The dataset is added to the repository and appears in the datasets/ folder in the Workspace panel. From here, you can edit it, or add it to models and dimensions as needed.

Add a query-based dataset to the repository

A query-based dataset allows you to select data from one or more tables in your data warehouse and save the query in AtScale as a new dataset. This enables you to manipulate the tables you have in your data warehouse and select just the rows you are interested in for your model. For example, you can select only the columns you need, join rows from multiple tables, and do other data manipulation functions. Query-based datasets do not alter your data warehouse.

note

You cannot add calculated columns to a query-based dataset after it is created. Do all of the required data manipulation in the SELECT list of the query.

To add a query-based dataset:

  1. In the Workspace panel, click the new object icon and select Dataset.yml. A new dataset appears in the panel.

  2. Enter a unique name for the dataset file and press Enter. The Dataset properties panel opens.

  3. Complete the following fields:

    • Unique name: A unique name for the dataset.
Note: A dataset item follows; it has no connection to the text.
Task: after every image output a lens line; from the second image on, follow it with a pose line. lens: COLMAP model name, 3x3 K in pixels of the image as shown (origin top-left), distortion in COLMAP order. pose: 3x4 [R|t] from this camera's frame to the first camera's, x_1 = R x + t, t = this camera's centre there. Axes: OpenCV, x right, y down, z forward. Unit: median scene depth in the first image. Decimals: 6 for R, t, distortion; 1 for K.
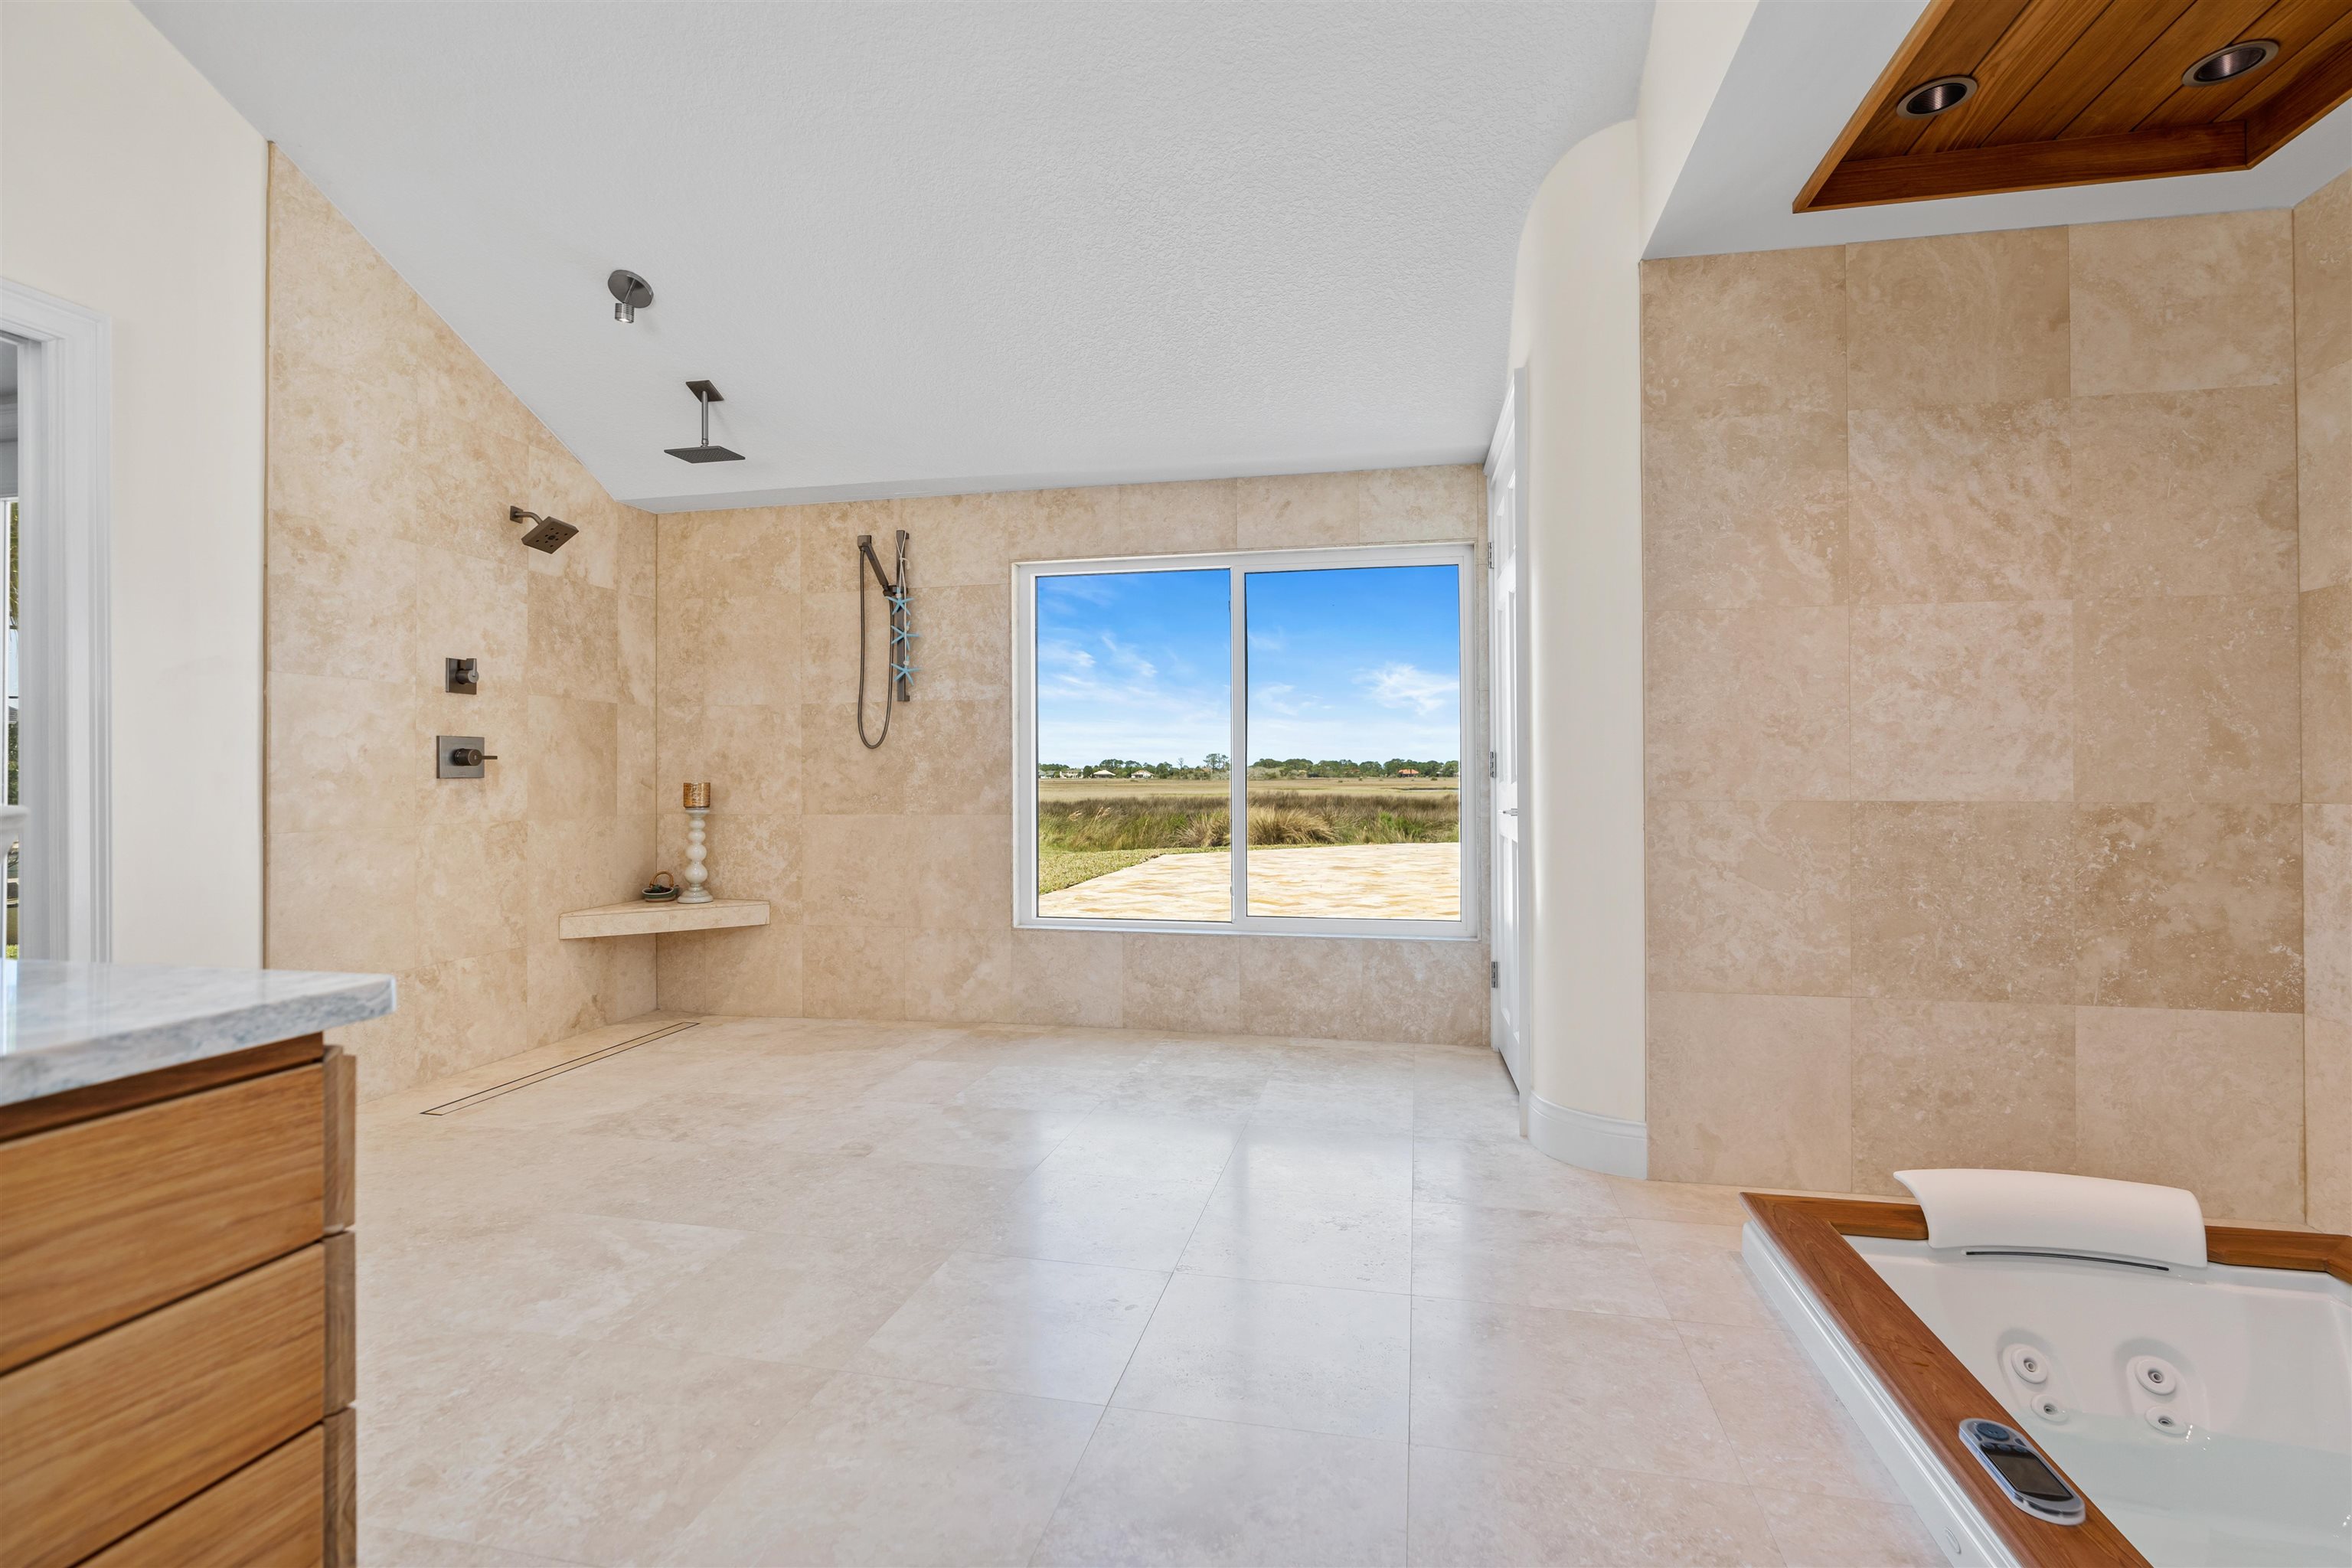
lens RADIAL K [[1063.0, 0, 1183.5], [0, 1063.0, 772.0], [0, 0, 1]] dist [-0.006125, 0.000397]
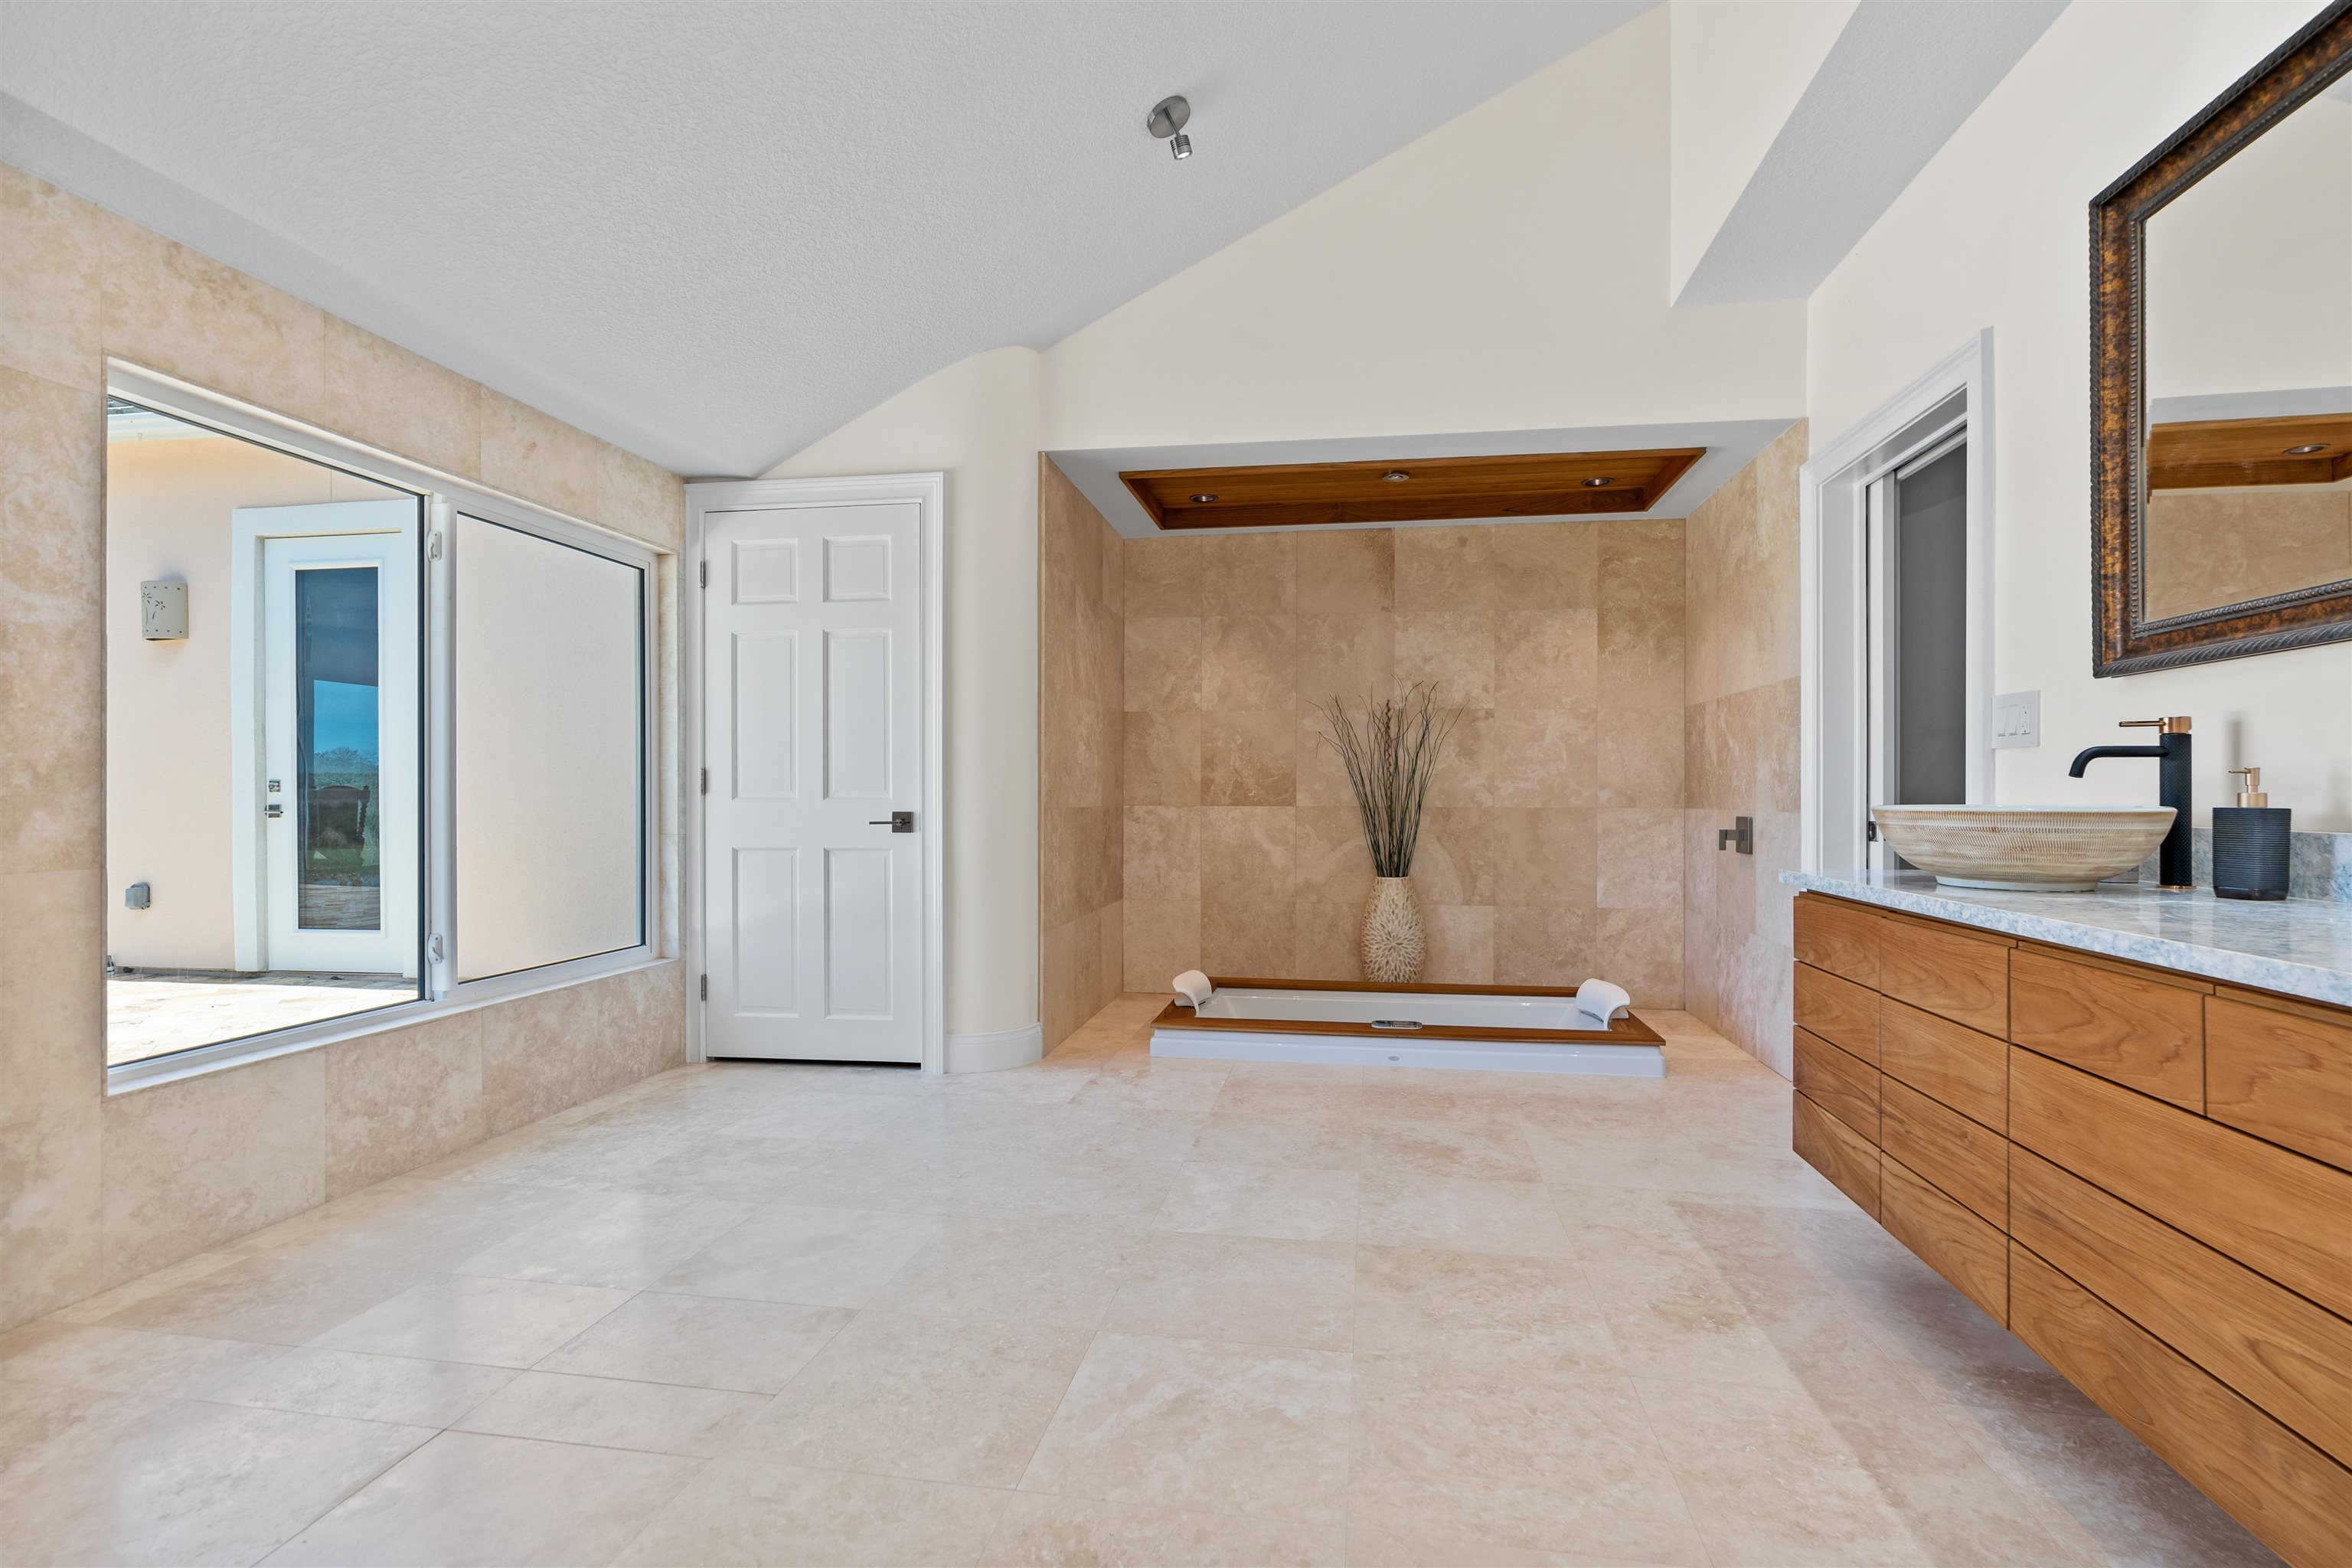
lens RADIAL K [[1076.2, 0, 1185.5], [0, 1076.2, 798.4], [0, 0, 1]] dist [-0.008914, 0.001471]
pose [[-0.037687, -0.002594, 0.999286, -0.724475], [-0.005167, 0.999984, 0.002401, 0.004527], [-0.999276, -0.005073, -0.037700, 0.556399]]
This must be unique across all repositories and subrepositories.
    • Label: A label for the dataset.
    • Description: Optional. A description of the dataset.
    • Source Type: Determines whether the dataset is based on a table or a query. Select Query.
    • Source: Select the data warehouse connection that contains the table you want to query.
  4. In the Selection SQL field, enter the SQL query you want to use to create the dataset.

    Note

    If needed, you can define environment variables and include them in your SQL query. This enables you to create standard models that work with a variety of schemas. For more information, see Working with Environment Variables.

  5. Click Preview SQL.

    note

    This button is disabled if your data warehouse is an instance of Google BigQuery. This is because Google BigQuery does not respect the LIMIT keyword in SQL statements that would limit the size of the result set in the preview. Rather, BigQuery performs a full table scan, which is costly.

    If results appear, the SQL statement is valid. If you see an error or do not see data, double-check your SQL syntax and try running the statement directly against your data warehouse.

  6. (Optional) If you want to allow incremental aggregates to be built for the dataset, enable the Allow incremental builds option, then select an Incremental indicator and enter a Grace period.

    For more information on enabling incremental aggregates for a dataset, see Setting Properties to Allow Incremental Rebuilds of Aggregates.

  7. Click Apply.

The dataset is added to the repository and appears in the datasets/ folder in the Workspace panel. From here, you can edit it, or add it to models and dimensions as needed.

Add a dataset to a model

  1. Open the model you want to add datasets to and switch to the Canvas tab.

  2. In the Workspace panel, locate the dataset you want to add and do one of the following:

    • Drag the dataset onto the model Canvas.
    • Click the context menu for the dataset and select Add to Model.

The dataset appears on the model Canvas.

Add a dataset to a dimension

  1. Open the dimension you want to add datasets to and switch to the Canvas tab.

  2. In the Workspace panel, locate the dataset you want to add and do one of the following:

    • Drag the dataset onto the dimension Canvas.
    • Click the context menu for the dataset and select Add to dimension.

The dataset appears on the dimension Canvas.